İçsel çatışmalar (örneğin: sevme arzusu vs. zarar verme itkisi) sevilen kişiyi bir “günah keçisi”ne dönüştürebilir.
3.2. Lacan’ın “Öteki” Kavramı ve “Eksik” Üzerine
Lacan’a göre aşk, öznenin “eksik”liğini tamamlayacağına inandığı “Öteki”ye yönelik bir yanılsamadır.Ancak Öteki, bu boşluğu hiçbir zaman bütünüyle dolduramaz.İşte bu doyumsuzluk hali, kişide hayal kırıklığı, ardından öfke ve suçlama doğurur:
“Sen benim eksikliğimi tamamlamadın.”
“Ben yine yalnızım. Demek ki sen suçlusun.”
Dolayısıyla aşk, bir noktada kişinin kendini bütün hissetme çabasının çöküşü ve bu çöküşün sorumluluğunu başkasına yükleme eylemine dönüşebilir.
4. SAVUNMA MEKANİZMALARI BAĞLAMINDA ANALİZ
4.1. Yansıtma (Projection)
Kendi içsel eksikliğini, çaresizliğini ve değersizliğini kabullenmekte zorlanan birey, tüm bu hisleri sevdiği kişiye yansıtır.
“Sen zaten bana yeterince ilgi göstermiyorsun.”
“Sen yüzünden kendimi hep eksik hissediyorum.”
Aslında bu söylemler, kişinin kendi içsel yetersizliklerine dair farkındalığından kaçarak “öteki”ni suçlamasıdır.
4.2. Bölme (Splitting)
Bir nesne ya tamamen iyi ya da tamamen kötü algılanır.Aşkın başlangıcında idealize edilen kişi, zamanla tüm kötülüklerin kaynağına dönüşebilir.Bu bölme mekanizması, öznenin kendi içindeki “iyi-kötü” çatışmasını dış dünyaya yansıtma biçimidir.

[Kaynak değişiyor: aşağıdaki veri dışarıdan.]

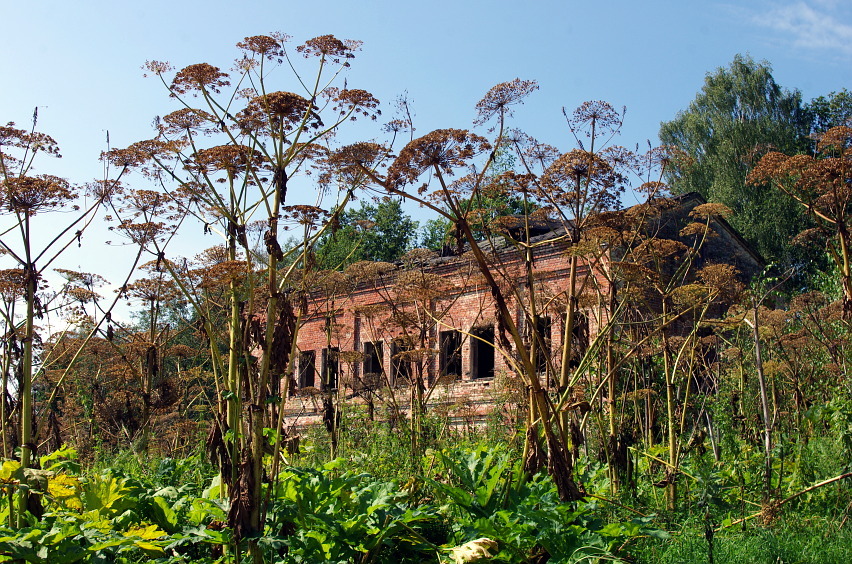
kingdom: Plantae
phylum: Tracheophyta
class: Magnoliopsida
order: Apiales
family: Apiaceae
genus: Heracleum
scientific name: Heracleum sosnowskyi
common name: Sosnowsky's hogweed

5. SONUÇ VE BÜTÜNSEL DEĞERLENDİRME
“Aşk; bir noktada, varoluş ağırlığını hafifletmek için bir suçlu arayışı mıdır?”Bu sorunun yanıtı, psikodinamik ve psikanalitik katmanlar incelendiğinde netleşir:
Evet, aşk; kişinin kendi varoluşsal eksikliğine, çocukluktan getirdiği travmalara, temel narsisistik yaralanmalarına ve doyumsuzluklarına karşı geliştirdiği bir anlamlandırma ve kaçış alanıdır.
Bu süreçte kişi, karşısındaki kişiyi idealize eder, sonra suçlar, ardından belki de tıpkı ebeveyni gibi terk eder ya da cezalandırır.
Böylece aşk, öznenin hem bağ kurma hem de kendini savunma arenasına dönüşür.
Bu nedenle, aşkın kendisi değil ama aşk üzerinden yüklem yaptığımız anlamlar, bir noktada suçlu yaratma eğilimimize dönüşebilir.Kişi, kendi boşluğunu inkâr ettikçe, suçluyu dışarıda aramaya devam edecektir.
EK NOT: Teröpatik Yorum
Bu tür aşk ilişkilerinde terapi, kişinin:
Kendi travmalarını fark etmesi,
Ebeveyn imgeleriyle yaşadığı aktarım süreçlerini çözümlemesi,
İçsel boşluğunu başkasıyla değil, kendilik kapasitesiyle doldurması yoluyla bir iyileşme sağlar.